Entries supplied Block Start
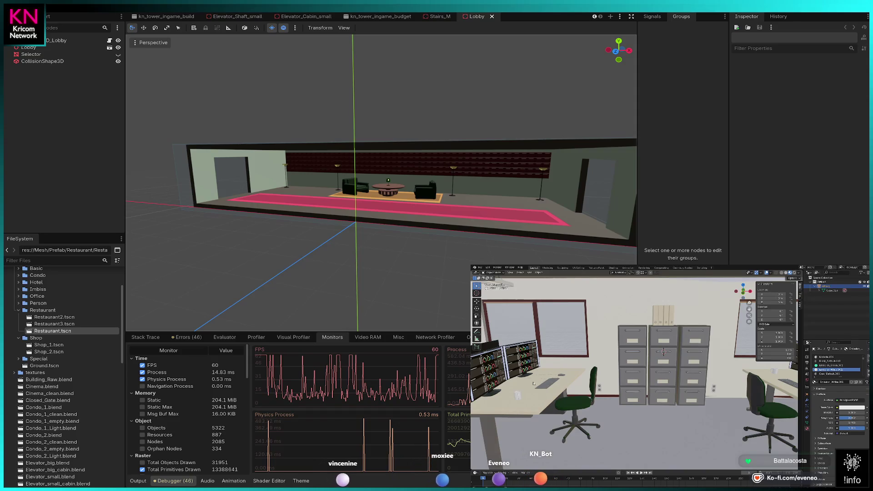
mouse_move(576, 396)
mouse_down()
mouse_move(641, 376)
mouse_move(563, 383)
mouse_up()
Entries supplied Block End
**Task objective**
Retype exactly the line with "mouse_down()" and each line after it until the records end, and include no other line.

**Exercise result**
mouse_down()
mouse_move(641, 376)
mouse_move(563, 383)
mouse_up()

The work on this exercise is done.